World’s fastest spam filter (awesome replies)

April 13, 2008

Years ago, insulting someone on the other side of the globe was difficult, and best left to diplomats and comedians.  But no more.  Such is the power of the internet.

I feel bad that I was busy this week, and didn’t approve many of the comments from my last blog entry until this morning.  What’s important is that they’re all approved now.  These comments are especially awesome – when I write that I don’t understand a group of languages or read certain alphabets, I love it that I’m insulted in those same langauges/alphabets.  That’s quality – keep up the good work.

Almost as awesome as some that (apparently) thought my post was about only allowing English (or specifically the latin alphabet) for email/communication.  Nowhere near what I was saying, please reread.

Recap: If a user in $BIG_COMPANY_WEBMAIL set a language preference, and all outgoing emails are with a certain alphabet, and 100% of incoming emails in different alphabets are marked as spam, at some point an algorithm should take note.  This isn’t only important for the quality of the individual user experience, but for group filtering. Example:  If a user in Cairo doesn’t understand Hebrew, and gets a email with Hebrew characters, not only might a filter pick that up, but once flagged it only makes sense to check how many other users got the same email context, and reflag.  Hence my post title: For Wade, only checking for certain unicode characters would give a Bayesian probability of 100%.  That’s fast.  If anyone knows how to do this in gmail, let me know.  I’m certainly no email administrator, but it seems like that would be a simple and effective means to identify spam.

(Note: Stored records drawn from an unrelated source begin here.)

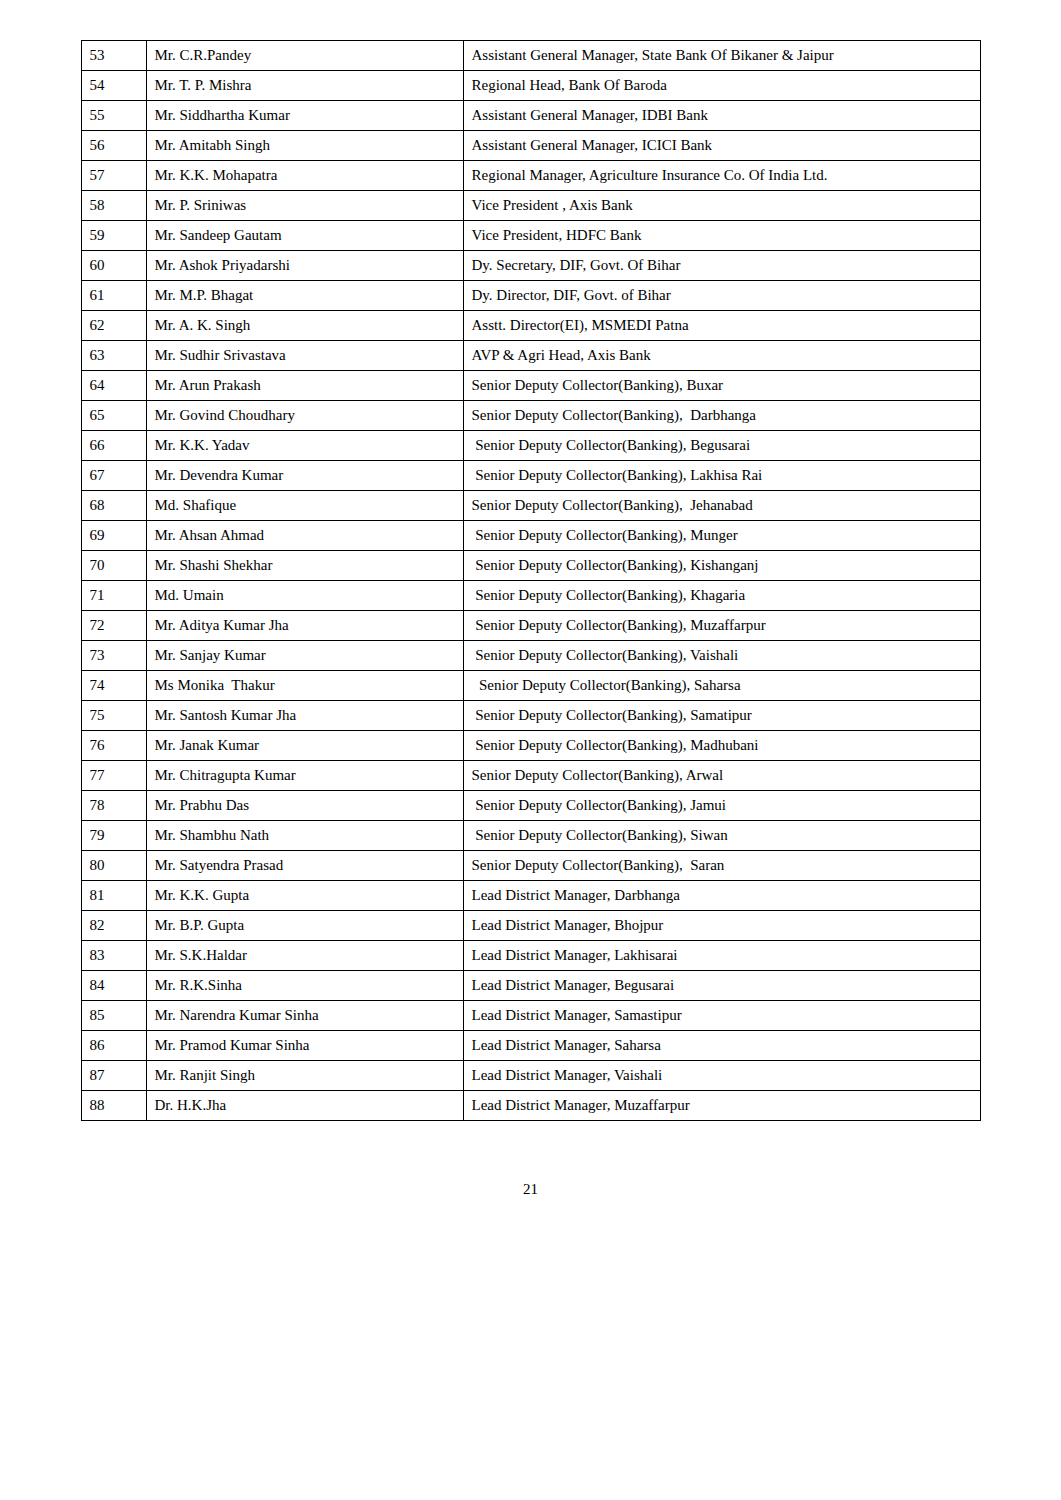| 53 | Mr. C.R.Pandey | Assistant General Manager, State Bank Of Bikaner & Jaipur |
| 54 | Mr. T. P. Mishra | Regional Head, Bank Of Baroda |
| 55 | Mr. Siddhartha Kumar | Assistant General Manager, IDBI Bank |
| 56 | Mr. Amitabh Singh | Assistant General Manager, ICICI Bank |
| 57 | Mr. K.K. Mohapatra | Regional Manager, Agriculture Insurance Co. Of India Ltd. |
| 58 | Mr. P. Sriniwas | Vice President , Axis Bank |
| 59 | Mr. Sandeep Gautam | Vice President, HDFC Bank |
| 60 | Mr. Ashok Priyadarshi | Dy. Secretary, DIF, Govt. Of Bihar |
| 61 | Mr. M.P. Bhagat | Dy. Director, DIF, Govt. of Bihar |
| 62 | Mr. A. K. Singh | Asstt. Director(EI), MSMEDI Patna |
| 63 | Mr. Sudhir Srivastava | AVP & Agri Head, Axis Bank |
| 64 | Mr. Arun Prakash | Senior Deputy Collector(Banking), Buxar |
| 65 | Mr. Govind Choudhary | Senior Deputy Collector(Banking), Darbhanga |
| 66 | Mr. K.K. Yadav | Senior Deputy Collector(Banking), Begusarai |
| 67 | Mr. Devendra Kumar | Senior Deputy Collector(Banking), Lakhisa Rai |
| 68 | Md. Shafique | Senior Deputy Collector(Banking), Jehanabad |
| 69 | Mr. Ahsan Ahmad | Senior Deputy Collector(Banking), Munger |
| 70 | Mr. Shashi Shekhar | Senior Deputy Collector(Banking), Kishanganj |
| 71 | Md. Umain | Senior Deputy Collector(Banking), Khagaria |
| 72 | Mr. Aditya Kumar Jha | Senior Deputy Collector(Banking), Muzaffarpur |
| 73 | Mr. Sanjay Kumar | Senior Deputy Collector(Banking), Vaishali |
| 74 | Ms Monika Thakur | Senior Deputy Collector(Banking), Saharsa |
| 75 | Mr. Santosh Kumar Jha | Senior Deputy Collector(Banking), Samatipur |
| 76 | Mr. Janak Kumar | Senior Deputy Collector(Banking), Madhubani |
| 77 | Mr. Chitragupta Kumar | Senior Deputy Collector(Banking), Arwal |
| 78 | Mr. Prabhu Das | Senior Deputy Collector(Banking), Jamui |
| 79 | Mr. Shambhu Nath | Senior Deputy Collector(Banking), Siwan |
| 80 | Mr. Satyendra Prasad | Senior Deputy Collector(Banking), Saran |
| 81 | Mr. K.K. Gupta | Lead District Manager, Darbhanga |
| 82 | Mr. B.P. Gupta | Lead District Manager, Bhojpur |
| 83 | Mr. S.K.Haldar | Lead District Manager, Lakhisarai |
| 84 | Mr. R.K.Sinha | Lead District Manager, Begusarai |
| 85 | Mr. Narendra Kumar Sinha | Lead District Manager, Samastipur |
| 86 | Mr. Pramod Kumar Sinha | Lead District Manager, Saharsa |
| 87 | Mr. Ranjit Singh | Lead District Manager, Vaishali |
| 88 | Dr. H.K.Jha | Lead District Manager, Muzaffarpur |
21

My only concern with the comments I received?  Either there was too much slang for babelfish.altavista or translate.google, or some people weren’t as creative with insults as I had hoped.  Could my comment forum be used to improve the quality of translation tools?  Let’s hope.  If you’re especially proud of an insult in my blog but are afraid your creativity will be lost, make sure to let Google know.  In the meantime, I’ll look for more imaginative insults in languages I don’t understand, and I’ll continue to look for Unicode/UTF filtering options for gmail.